AI uses computer algorithms to replicate the human ability to learn and make predictions. Masayoshi Son, the founder of tech giant SoftBank and the richest man in Japan, says he is devoting 97% of his “time and brain” to the scientific field of artificial intelligence. It may seem the companies he’s investing in operate in disparate industries like agriculture, transport, satellites, payments, computer chips, and ecommerce, but one common theme among all of them is artificial intelligence.
Academic publishing is right now poised to substantially leverage technologies led by artificial intelligence. With all the possible applications of AI the industry is heavily invested in R&D in finding out how publishers can improve what they do and how they get it to customers. As data is at the heart of publishing most of the scientific publishers are turning into data driven companies, Elsevier, a leading publisher of scientific and medical information is transforming itself into a tech company, achieved by building advanced analytics systems, utilizing big data and machine learning on top of the huge amount of data collated and published by the company in its 140-year history.
Artificial intelligence based applications are being developed to assist authors and publishers, AI applications, with minimal human intervention can be used in tasks like text analysis, detecting plagiarism on new manuscripts, detecting false statistical results, finding new peer reviewers, content search, semantic search etc. AI can bring efficiency in the processes by reducing human intervention which also leads to reduced human bias. Further, the possibility in future of the entire process of peer review being automated without any need for human interaction can’t be ruled out entirely, or may be humans can’t be entirely replaced by machines for peer reviewing but AI could speed up the process, that’s a question for now.

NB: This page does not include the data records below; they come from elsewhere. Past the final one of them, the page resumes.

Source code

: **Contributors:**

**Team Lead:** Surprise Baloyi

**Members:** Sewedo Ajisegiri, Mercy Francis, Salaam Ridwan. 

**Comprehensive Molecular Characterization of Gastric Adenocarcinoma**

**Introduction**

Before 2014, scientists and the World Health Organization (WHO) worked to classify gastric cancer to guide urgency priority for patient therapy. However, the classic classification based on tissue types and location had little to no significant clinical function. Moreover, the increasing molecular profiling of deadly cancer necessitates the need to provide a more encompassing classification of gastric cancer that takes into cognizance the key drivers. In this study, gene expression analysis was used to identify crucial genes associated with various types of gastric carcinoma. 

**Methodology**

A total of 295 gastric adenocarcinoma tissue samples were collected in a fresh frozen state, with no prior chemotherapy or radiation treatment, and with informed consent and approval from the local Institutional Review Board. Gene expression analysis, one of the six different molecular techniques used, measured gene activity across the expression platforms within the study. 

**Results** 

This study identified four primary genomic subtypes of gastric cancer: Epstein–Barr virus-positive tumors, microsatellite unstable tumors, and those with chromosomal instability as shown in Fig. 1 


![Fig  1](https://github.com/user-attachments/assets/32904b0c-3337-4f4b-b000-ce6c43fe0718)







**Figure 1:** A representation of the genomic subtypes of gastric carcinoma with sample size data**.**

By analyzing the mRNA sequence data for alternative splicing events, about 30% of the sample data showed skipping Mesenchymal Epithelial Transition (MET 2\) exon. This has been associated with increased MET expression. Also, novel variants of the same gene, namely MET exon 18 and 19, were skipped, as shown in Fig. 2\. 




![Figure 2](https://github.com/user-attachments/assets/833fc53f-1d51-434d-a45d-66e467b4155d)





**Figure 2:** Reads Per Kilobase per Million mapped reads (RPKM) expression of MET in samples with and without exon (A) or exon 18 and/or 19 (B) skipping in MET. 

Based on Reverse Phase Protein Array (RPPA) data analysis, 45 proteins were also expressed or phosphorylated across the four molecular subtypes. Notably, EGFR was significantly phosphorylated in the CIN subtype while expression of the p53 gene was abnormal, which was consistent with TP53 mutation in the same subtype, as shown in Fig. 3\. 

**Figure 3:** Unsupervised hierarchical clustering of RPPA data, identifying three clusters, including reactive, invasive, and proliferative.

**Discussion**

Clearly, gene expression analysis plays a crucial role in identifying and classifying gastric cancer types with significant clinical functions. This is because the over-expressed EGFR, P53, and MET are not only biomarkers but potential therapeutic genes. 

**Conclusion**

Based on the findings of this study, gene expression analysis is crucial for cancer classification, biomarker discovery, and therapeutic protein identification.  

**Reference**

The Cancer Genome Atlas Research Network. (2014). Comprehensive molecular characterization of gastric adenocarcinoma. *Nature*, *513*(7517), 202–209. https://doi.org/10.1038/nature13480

With rising momentum in the open access movement one stinging issue in traditional publishing industry has been the allegation of keeping high profit margins. It’s not to be forgotten that profits are also made in other spheres of scientific research which might not be as visible, and the said profit provides publishers with the means to invest in new products, services and tools for the benefit of the research community.
In traditional publishing processing the articles, producing journals and the overall survival of the organization needs monetary profit. Despite the zeal manifested in open access, traditional publishing will continue to offer value and prestige to researchers and scientists who need to publish. Traditional publishing offers high grade editorial services and the competitive environment in it calls for higher quality and rigorous reviewing of the published paper.

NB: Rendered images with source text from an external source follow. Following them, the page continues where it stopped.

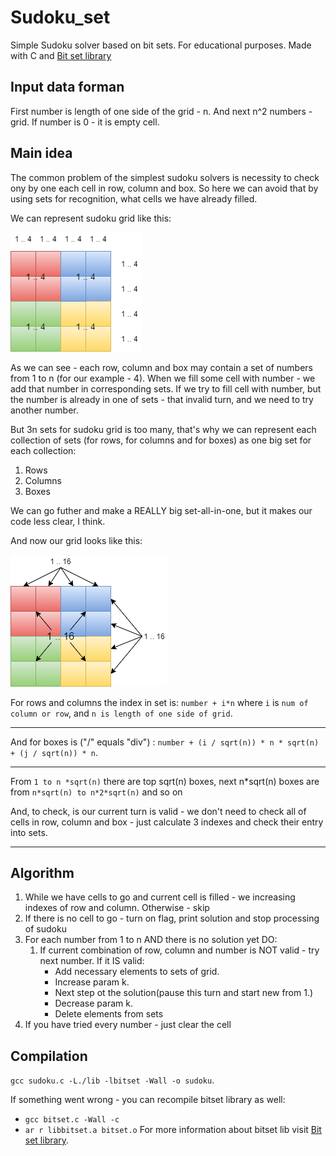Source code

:# Sudoku_set
Simple Sudoku solver based on bit sets. For educational purposes.
Made with C and [Bit set library](https://github.com/DanArmor/Bit_set_C)

## Input data forman
First number is length of one side of the grid - n. And next n^2 numbers - grid. If number is 0 - it is empty cell.

## Main idea
The common problem of the simplest sudoku solvers is necessity to check ony by one each cell in row, column and box. So here we can avoid that by using sets for recognition, what cells we have already filled.

We can represent sudoku grid like this:

![First img](img/1.png)

As we can see - each row, column and box may contain a set of numbers from 1 to n (for our example - 4). When we fill some cell with number - we add that number in corresponding sets. If we try to fill cell with number, but the number is already in one of sets - that invalid turn, and we need to try another number.

But 3n sets for sudoku grid is too many, that's why we can represent each collection of sets (for rows, for columns and for boxes) as one big set for each collection:
1. Rows
2. Columns
3. Boxes

We can go futher and make a REALLY big set-all-in-one, but it makes our code less clear, I think.

And now our grid looks like this:

![Second img](img/2.png)

For rows and columns the index in set is: `number + i*n` where `i` is `num of column or row`, and `n is length of one side of grid`.

---

And for boxes is ("/" equals "div") : `number + (i / sqrt(n)) * n * sqrt(n) + (j / sqrt(n)) * n`. 

---

From `1 to n *sqrt(n)` there are top sqrt(n) boxes, next n*sqrt(n) boxes are from `n*sqrt(n) to n*2*sqrt(n)` and so on

And, to check, is our current turn is valid - we don't need to check all of cells in row, column and box - just calculate 3 indexes and check their entry into sets. 

---
## Algorithm

  1. While we have cells to go and current cell is filled - we increasing indexes of row and column. Otherwise - skip
  2. If there is no cell to go - turn on flag, print solution and stop processing of sudoku
  3. For each number from 1 to n AND there is no solution yet DO:
      1. If current combination of row, column and number is NOT valid - try next number. If it IS valid:
          * Add necessary elements to sets of grid.
          * Increase param k.
          * Next step ot the solution(pause this turn and start new from 1.)
          * Decrease param k.
          * Delete elements from sets
  4. If you have tried every number - just clear the cell

## Compilation

`gcc sudoku.c -L./lib -lbitset -Wall -o sudoku`. 

If something went wrong - you can recompile bitset library as well:
* `gcc bitset.c -Wall -c`
* `ar r libbitset.a bitset.o`
For more information about bitset lib visit [Bit set library](https://github.com/DanArmor/Bit_set_C).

While larger organizations may be investing their money in innovations that only their size can sustain financially, smaller publishers can opt the digital way to minimize the cost of production and delivery. Powered by digital technologies online publishing helps publishers by eliminating the costs associated with producing and distributing a printed journal. Integration of AI into the online publishing platforms creates a highly advanced and streamlined publishing environment with least human interaction required.
Publishers can leverage digital publishing platforms like iPC Scholar which provide swift and economical publishing while offering more value in terms of services. iPC Scholar allows digital publishing of content in various forms like journals, ebooks, videos and even learning courses. It allows publishers to diversify their content offering, adding to sources of revenue. Actionable analytics provided in the platform give great insights on current business and product performances which can be leveraged to offer tailored services to targeted consumers.
Having faced many challenges in the recent years academic publishing now needs to come of age, driven by data and intelligence the industry can fuel its own growth and reformation led by technologies like artificial intelligence. What we are seeing today is just the beginning, AI is a new born baby (just learning to debate us humans), which in theory will grow up to become artificial superintelligence or technological singularity, of which the limits are hard to predict. This explosion of intelligence is a long way, but meanwhile the growth in AI will have steadily growing influence in every aspect of our lives, and all the industries. Academic publishing, the industry responsible for communication of global scientific developments, including AI itself, will be at the centre of this development.